Judge orders New York Times to get rid of Project Veritas memos

 Project Veritas founder James O'Keefe

Project Veritas founder James O'Keefe. Photo: Brandon Bell/Getty Images

A New York judge has upheld an earlier ruling barring the New York Times from publishing or covering documents written by a lawyer for the conservative group Project Veritas, the Times reported.

Why it matters: The ruling, which now also requires the paper to get rid of physical and electronic copies of the documents, is "a highly unusual and astonishingly broad injunction against a news organization," the paper said in a Friday editorial.

  • The Times said they would immediately seek a stay and file an appeal.
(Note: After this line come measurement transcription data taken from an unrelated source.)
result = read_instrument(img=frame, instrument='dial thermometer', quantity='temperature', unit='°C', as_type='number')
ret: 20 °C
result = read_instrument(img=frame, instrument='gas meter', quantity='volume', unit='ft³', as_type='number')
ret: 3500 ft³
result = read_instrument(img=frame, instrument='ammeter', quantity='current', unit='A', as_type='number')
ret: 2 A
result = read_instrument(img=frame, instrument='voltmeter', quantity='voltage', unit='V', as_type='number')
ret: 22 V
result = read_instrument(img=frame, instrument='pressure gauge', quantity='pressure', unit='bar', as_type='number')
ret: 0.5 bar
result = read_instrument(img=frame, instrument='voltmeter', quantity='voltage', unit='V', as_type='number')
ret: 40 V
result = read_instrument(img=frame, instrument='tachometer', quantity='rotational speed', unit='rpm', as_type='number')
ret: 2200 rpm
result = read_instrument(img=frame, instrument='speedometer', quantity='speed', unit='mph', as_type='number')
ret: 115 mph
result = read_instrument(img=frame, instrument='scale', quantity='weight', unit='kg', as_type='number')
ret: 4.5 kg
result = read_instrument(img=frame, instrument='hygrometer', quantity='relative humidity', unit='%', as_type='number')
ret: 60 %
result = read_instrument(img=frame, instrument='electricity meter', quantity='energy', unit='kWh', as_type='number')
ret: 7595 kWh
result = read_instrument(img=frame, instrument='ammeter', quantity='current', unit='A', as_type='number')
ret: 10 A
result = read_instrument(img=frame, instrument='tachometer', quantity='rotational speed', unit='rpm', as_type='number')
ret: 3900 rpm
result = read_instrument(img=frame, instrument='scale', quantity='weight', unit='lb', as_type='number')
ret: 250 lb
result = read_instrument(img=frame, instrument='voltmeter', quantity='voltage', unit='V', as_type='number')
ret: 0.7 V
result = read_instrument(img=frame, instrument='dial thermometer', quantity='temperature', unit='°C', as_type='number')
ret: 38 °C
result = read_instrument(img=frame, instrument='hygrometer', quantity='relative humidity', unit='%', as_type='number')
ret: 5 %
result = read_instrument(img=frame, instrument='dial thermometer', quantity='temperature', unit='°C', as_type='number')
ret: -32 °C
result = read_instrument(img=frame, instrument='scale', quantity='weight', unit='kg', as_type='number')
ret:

The documents in question were "obtained legally in the ordinary course of reporting," Times publisher A.G. Sulzberger said in a statement Friday, per the paper.
  • Project Veritas contended the documents were protected by attorney-client privilege.
  • Justice Charles Wood of State Supreme Court in Westchester County said the documents were "not fodder for public consideration and consumption."
  • The order stems from a 2020 libel suit Project Veritas filed against the Times, but the memos predate that case "by several years," the Times reported.

What they're saying: “This ruling should raise alarms not just for advocates of press freedoms but for anyone concerned about the dangers of government overreach into what the public can and cannot know,” Sulzberger said.

The other side: Elizabeth Locke, a lawyer for Project Veritas, said the Times’s "behavior was irregular and outside the boundaries of law."

  • "The court’s thoughtful and well-researched opinion is a victory for the First Amendment for all journalists and affirms the sanctity of the attorney-client relationship.”